▸ **Data to process**:
-------

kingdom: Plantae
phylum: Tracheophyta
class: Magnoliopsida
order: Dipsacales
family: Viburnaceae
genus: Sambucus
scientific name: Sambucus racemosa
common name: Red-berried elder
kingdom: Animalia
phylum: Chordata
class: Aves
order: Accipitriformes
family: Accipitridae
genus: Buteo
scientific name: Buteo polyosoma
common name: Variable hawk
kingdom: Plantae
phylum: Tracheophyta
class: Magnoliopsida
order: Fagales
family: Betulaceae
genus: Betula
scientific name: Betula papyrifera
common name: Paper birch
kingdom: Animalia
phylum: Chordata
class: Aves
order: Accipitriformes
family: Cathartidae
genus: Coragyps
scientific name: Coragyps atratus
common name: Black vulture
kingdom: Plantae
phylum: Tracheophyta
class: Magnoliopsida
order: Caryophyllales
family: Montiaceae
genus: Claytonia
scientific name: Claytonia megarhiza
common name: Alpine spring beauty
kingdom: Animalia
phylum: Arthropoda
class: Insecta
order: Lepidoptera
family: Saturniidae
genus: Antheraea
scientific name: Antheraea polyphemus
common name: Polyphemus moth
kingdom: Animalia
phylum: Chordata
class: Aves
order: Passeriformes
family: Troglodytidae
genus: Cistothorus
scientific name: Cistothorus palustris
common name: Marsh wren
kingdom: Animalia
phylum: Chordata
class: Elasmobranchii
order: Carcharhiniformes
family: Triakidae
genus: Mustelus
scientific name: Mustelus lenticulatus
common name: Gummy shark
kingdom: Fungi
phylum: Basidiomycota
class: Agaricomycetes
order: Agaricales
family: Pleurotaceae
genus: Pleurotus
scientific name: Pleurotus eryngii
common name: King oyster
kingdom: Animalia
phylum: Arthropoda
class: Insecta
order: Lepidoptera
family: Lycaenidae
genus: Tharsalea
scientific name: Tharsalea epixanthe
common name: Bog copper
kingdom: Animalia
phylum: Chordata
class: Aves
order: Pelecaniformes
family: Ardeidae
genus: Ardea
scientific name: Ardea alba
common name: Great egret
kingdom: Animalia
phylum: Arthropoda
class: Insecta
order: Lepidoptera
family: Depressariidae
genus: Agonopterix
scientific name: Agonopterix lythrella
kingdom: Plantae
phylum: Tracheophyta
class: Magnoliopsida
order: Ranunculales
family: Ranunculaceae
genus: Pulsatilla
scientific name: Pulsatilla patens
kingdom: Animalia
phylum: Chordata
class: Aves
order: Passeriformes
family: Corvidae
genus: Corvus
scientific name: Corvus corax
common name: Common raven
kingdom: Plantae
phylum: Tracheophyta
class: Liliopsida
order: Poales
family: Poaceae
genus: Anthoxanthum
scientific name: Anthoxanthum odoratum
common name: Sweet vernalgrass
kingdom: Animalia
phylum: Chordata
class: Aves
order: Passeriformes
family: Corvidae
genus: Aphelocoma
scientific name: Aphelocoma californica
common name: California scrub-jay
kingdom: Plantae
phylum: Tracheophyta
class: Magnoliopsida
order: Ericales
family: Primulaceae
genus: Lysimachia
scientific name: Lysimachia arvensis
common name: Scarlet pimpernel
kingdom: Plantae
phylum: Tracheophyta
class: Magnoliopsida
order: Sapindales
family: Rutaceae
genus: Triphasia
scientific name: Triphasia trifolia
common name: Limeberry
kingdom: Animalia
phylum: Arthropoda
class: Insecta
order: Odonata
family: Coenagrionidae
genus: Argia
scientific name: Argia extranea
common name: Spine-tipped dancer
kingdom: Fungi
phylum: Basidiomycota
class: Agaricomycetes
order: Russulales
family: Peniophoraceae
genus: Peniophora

-------

▸ **To do**: Lay out every line from the items above as a Markdown table with the columns Row and Line, numbering each row and omitting any blank lines.

▸ **Task result**:
| Row | Line |
|---|---|
| 1 | kingdom: Plantae |
| 2 | phylum: Tracheophyta |
| 3 | class: Magnoliopsida |
| 4 | order: Dipsacales |
| 5 | family: Viburnaceae |
| 6 | genus: Sambucus |
| 7 | scientific name: Sambucus racemosa |
| 8 | common name: Red-berried elder |
| 9 | kingdom: Animalia |
| 10 | phylum: Chordata |
| 11 | class: Aves |
| 12 | order: Accipitriformes |
| 13 | family: Accipitridae |
| 14 | genus: Buteo |
| 15 | scientific name: Buteo polyosoma |
| 16 | common name: Variable hawk |
| 17 | kingdom: Plantae |
| 18 | phylum: Tracheophyta |
| 19 | class: Magnoliopsida |
| 20 | order: Fagales |
| 21 | family: Betulaceae |
| 22 | genus: Betula |
| 23 | scientific name: Betula papyrifera |
| 24 | common name: Paper birch |
| 25 | kingdom: Animalia |
| 26 | phylum: Chordata |
| 27 | class: Aves |
| 28 | order: Accipitriformes |
| 29 | family: Cathartidae |
| 30 | genus: Coragyps |
| 31 | scientific name: Coragyps atratus |
| 32 | common name: Black vulture |
| 33 | kingdom: Plantae |
| 34 | phylum: Tracheophyta |
| 35 | class: Magnoliopsida |
| 36 | order: Caryophyllales |
| 37 | family: Montiaceae |
| 38 | genus: Claytonia |
| 39 | scientific name: Claytonia megarhiza |
| 40 | common name: Alpine spring beauty |
| 41 | kingdom: Animalia |
| 42 | phylum: Arthropoda |
| 43 | class: Insecta |
| 44 | order: Lepidoptera |
| 45 | family: Saturniidae |
| 46 | genus: Antheraea |
| 47 | scientific name: Antheraea polyphemus |
| 48 | common name: Polyphemus moth |
| 49 | kingdom: Animalia |
| 50 | phylum: Chordata |
| 51 | class: Aves |
| 52 | order: Passeriformes |
| 53 | family: Troglodytidae |
| 54 | genus: Cistothorus |
| 55 | scientific name: Cistothorus palustris |
| 56 | common name: Marsh wren |
| 57 | kingdom: Animalia |
| 58 | phylum: Chordata |
| 59 | class: Elasmobranchii |
| 60 | order: Carcharhiniformes |
| 61 | family: Triakidae |
| 62 | genus: Mustelus |
| 63 | scientific name: Mustelus lenticulatus |
| 64 | common name: Gummy shark |
| 65 | kingdom: Fungi |
| 66 | phylum: Basidiomycota |
| 67 | class: Agaricomycetes |
| 68 | order: Agaricales |
| 69 | family: Pleurotaceae |
| 70 | genus: Pleurotus |
| 71 | scientific name: Pleurotus eryngii |
| 72 | common name: King oyster |
| 73 | kingdom: Animalia |
| 74 | phylum: Arthropoda |
| 75 | class: Insecta |
| 76 | order: Lepidoptera |
| 77 | family: Lycaenidae |
| 78 | genus: Tharsalea |
| 79 | scientific name: Tharsalea epixanthe |
| 80 | common name: Bog copper |
| 81 | kingdom: Animalia |
| 82 | phylum: Chordata |
| 83 | class: Aves |
| 84 | order: Pelecaniformes |
| 85 | family: Ardeidae |
| 86 | genus: Ardea |
| 87 | scientific name: Ardea alba |
| 88 | common name: Great egret |
| 89 | kingdom: Animalia |
| 90 | phylum: Arthropoda |
| 91 | class: Insecta |
| 92 | order: Lepidoptera |
| 93 | family: Depressariidae |
| 94 | genus: Agonopterix |
| 95 | scientific name: Agonopterix lythrella |
| 96 | kingdom: Plantae |
| 97 | phylum: Tracheophyta |
| 98 | class: Magnoliopsida |
| 99 | order: Ranunculales |
| 100 | family: Ranunculaceae |
| 101 | genus: Pulsatilla |
| 102 | scientific name: Pulsatilla patens |
| 103 | kingdom: Animalia |
| 104 | phylum: Chordata |
| 105 | class: Aves |
| 106 | order: Passeriformes |
| 107 | family: Corvidae |
| 108 | genus: Corvus |
| 109 | scientific name: Corvus corax |
| 110 | common name: Common raven |
| 111 | kingdom: Plantae |
| 112 | phylum: Tracheophyta |
| 113 | class: Liliopsida |
| 114 | order: Poales |
| 115 | family: Poaceae |
| 116 | genus: Anthoxanthum |
| 117 | scientific name: Anthoxanthum odoratum |
| 118 | common name: Sweet vernalgrass |
| 119 | kingdom: Animalia |
| 120 | phylum: Chordata |
| 121 | class: Aves |
| 122 | order: Passeriformes |
| 123 | family: Corvidae |
| 124 | genus: Aphelocoma |
| 125 | scientific name: Aphelocoma californica |
| 126 | common name: California scrub-jay |
| 127 | kingdom: Plantae |
| 128 | phylum: Tracheophyta |
| 129 | class: Magnoliopsida |
| 130 | order: Ericales |
| 131 | family: Primulaceae |
| 132 | genus: Lysimachia |
| 133 | scientific name: Lysimachia arvensis |
| 134 | common name: Scarlet pimpernel |
| 135 | kingdom: Plantae |
| 136 | phylum: Tracheophyta |
| 137 | class: Magnoliopsida |
| 138 | order: Sapindales |
| 139 | family: Rutaceae |
| 140 | genus: Triphasia |
| 141 | scientific name: Triphasia trifolia |
| 142 | common name: Limeberry |
| 143 | kingdom: Animalia |
| 144 | phylum: Arthropoda |
| 145 | class: Insecta |
| 146 | order: Odonata |
| 147 | family: Coenagrionidae |
| 148 | genus: Argia |
| 149 | scientific name: Argia extranea |
| 150 | common name: Spine-tipped dancer |
| 151 | kingdom: Fungi |
| 152 | phylum: Basidiomycota |
| 153 | class: Agaricomycetes |
| 154 | order: Russulales |
| 155 | family: Peniophoraceae |
| 156 | genus: Peniophora |